Work request >> Please rewrite the items below with "Maison des jeunes et de la culture" substituted for "MJC", leaving every other word as it is. Omit the pictures from your answer.

[Stored data entries]
* * *
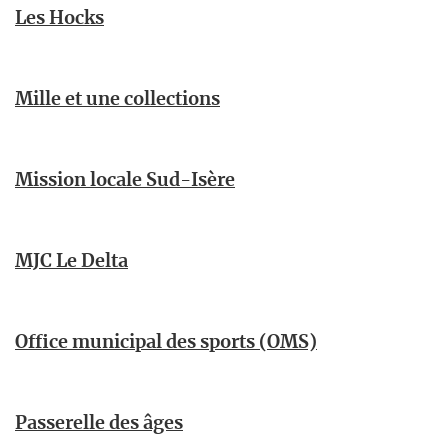
Les Hocks
Mille et une collections
Mission locale Sud-Isère
MJC Le Delta
Office municipal des sports (OMS)
Passerelle des âges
* * *
Solution to this exercise >>
Les Hocks
Mille et une collections
Mission locale Sud-Isère
Maison des jeunes et de la culture Le Delta
Office municipal des sports (OMS)
Passerelle des âges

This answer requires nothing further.